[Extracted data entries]
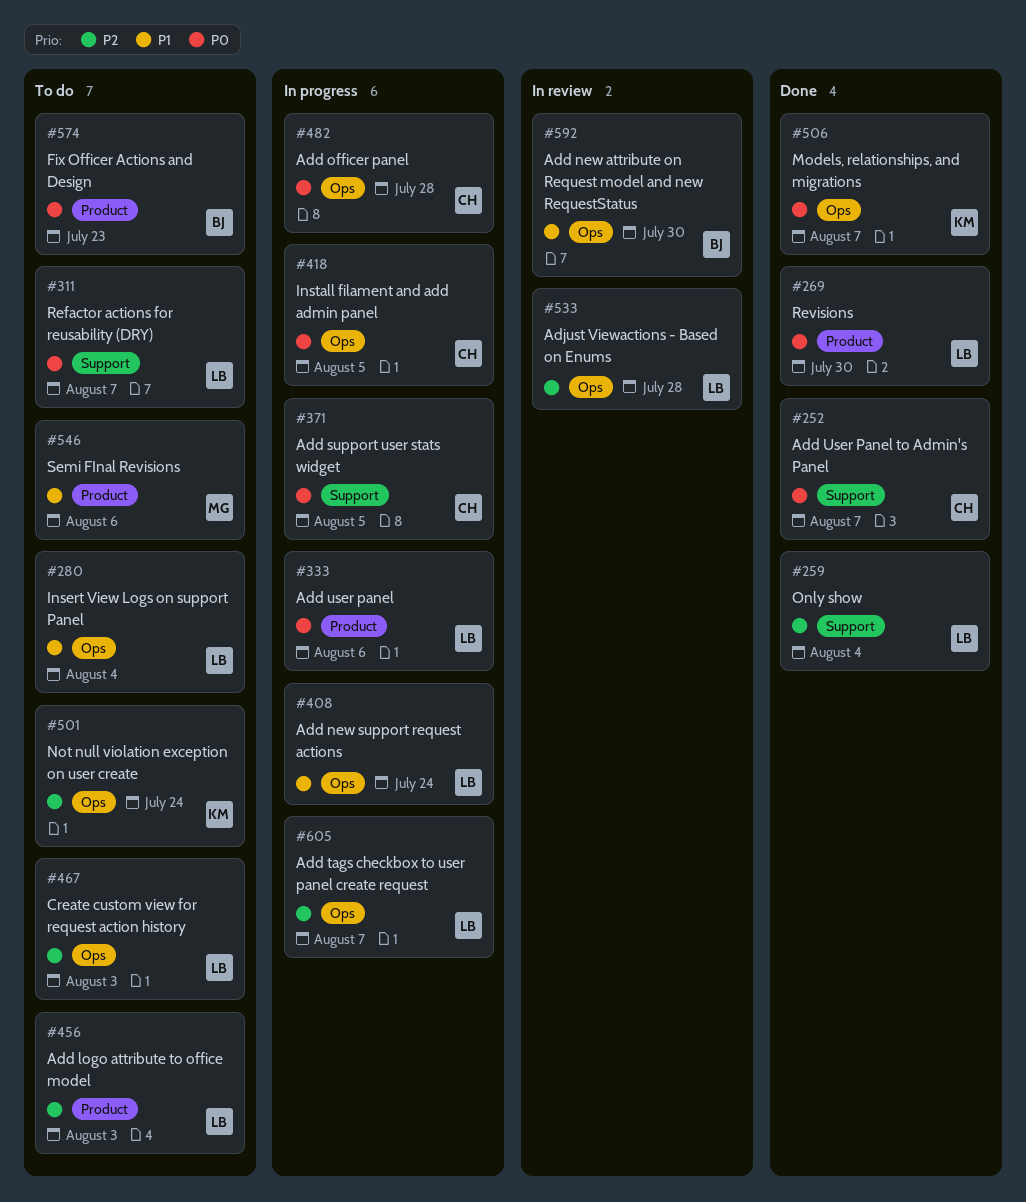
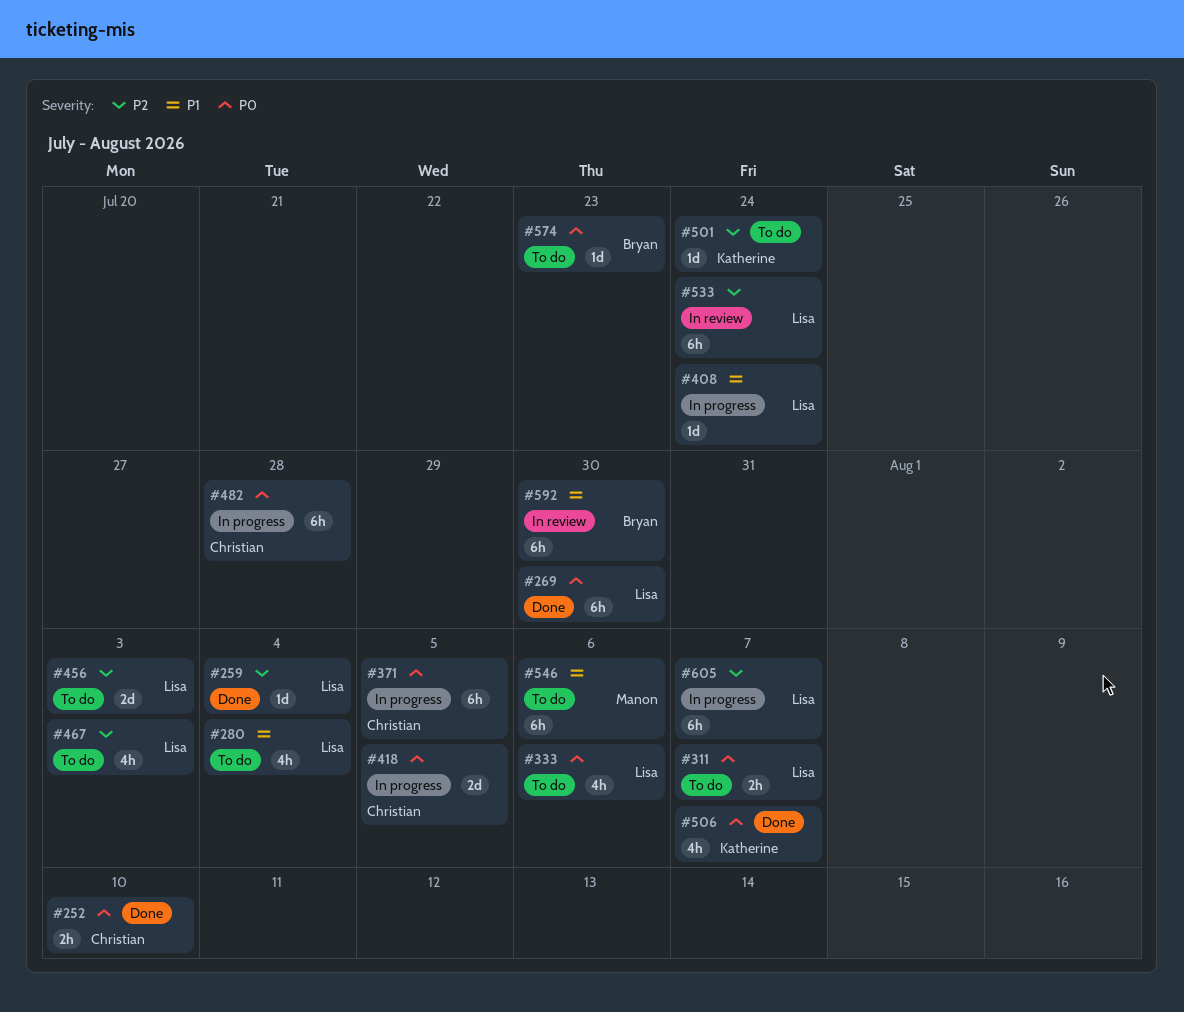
#252, due: Aug 7 -> Aug 10
#333, status: In progress -> To do
#533, due: Jul 28 -> Jul 24

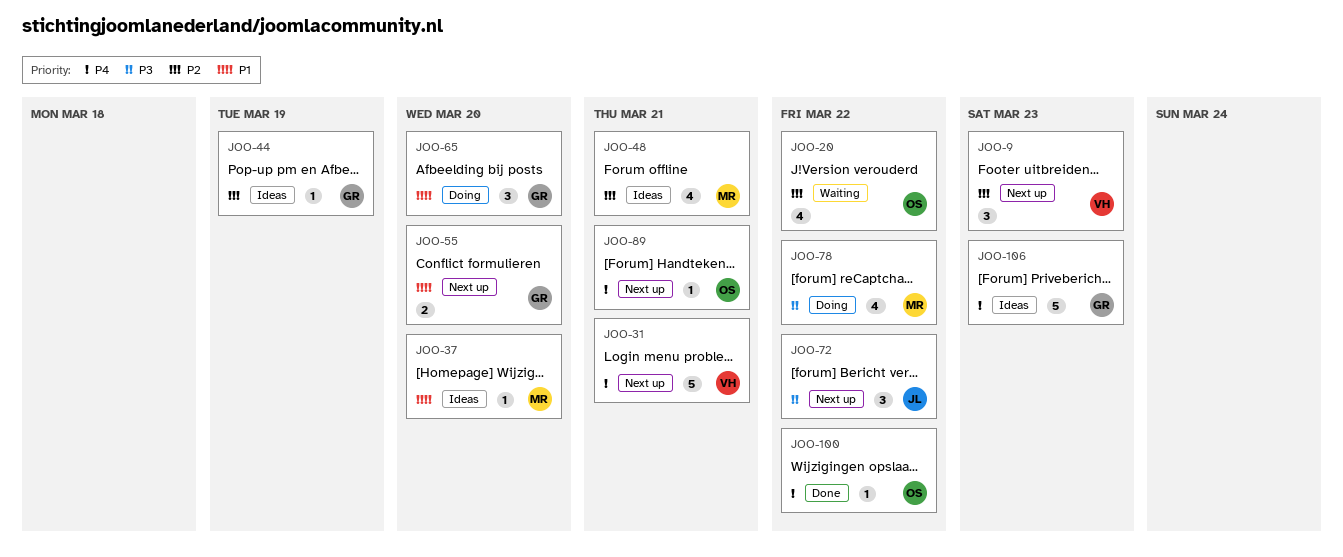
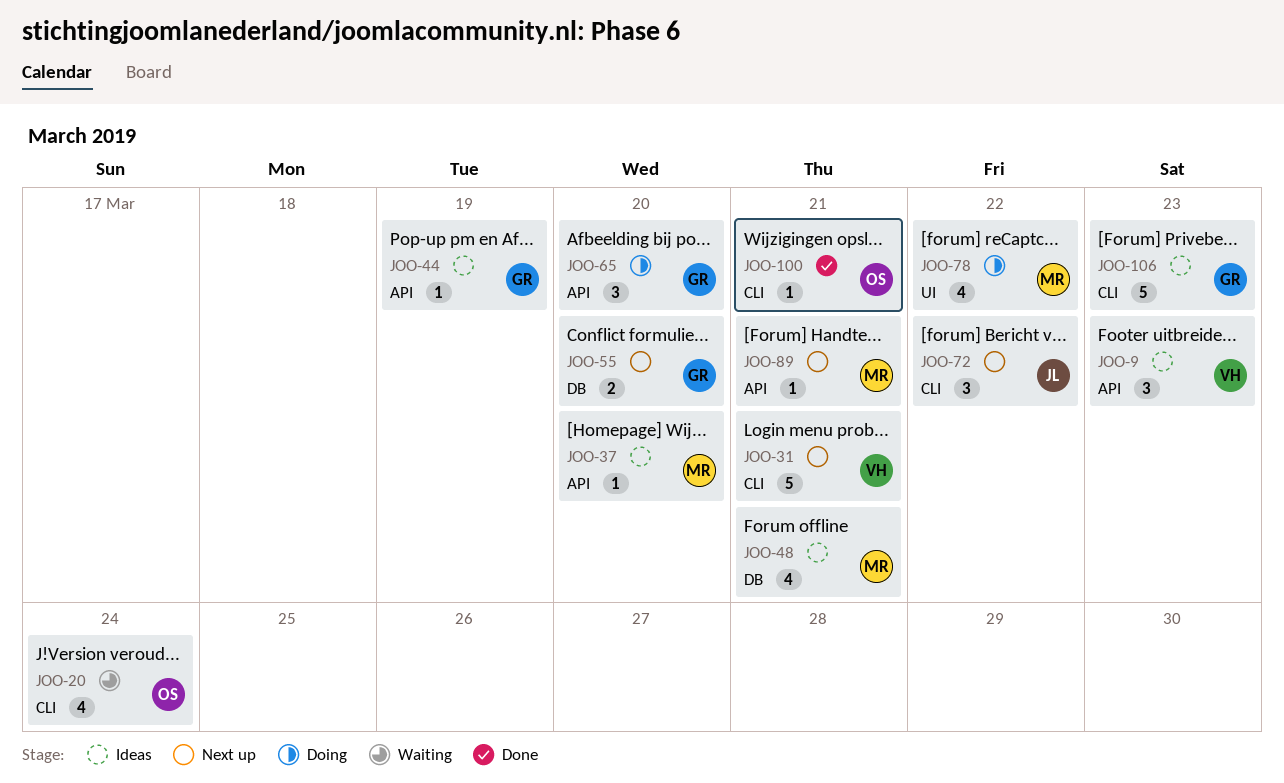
JOO-9, status: Next up -> Ideas
JOO-20, due: Mar 22 -> Mar 24
JOO-89, owner: OS -> MR
JOO-100, due: Mar 22 -> Mar 21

» **TASK DETAILS**
Each line of the data must be restated exactly, and the pictures must be left out.

» **REPLY TO THE TASK**
#252, due: Aug 7 -> Aug 10
#333, status: In progress -> To do
#533, due: Jul 28 -> Jul 24

JOO-9, status: Next up -> Ideas
JOO-20, due: Mar 22 -> Mar 24
JOO-89, owner: OS -> MR
JOO-100, due: Mar 22 -> Mar 21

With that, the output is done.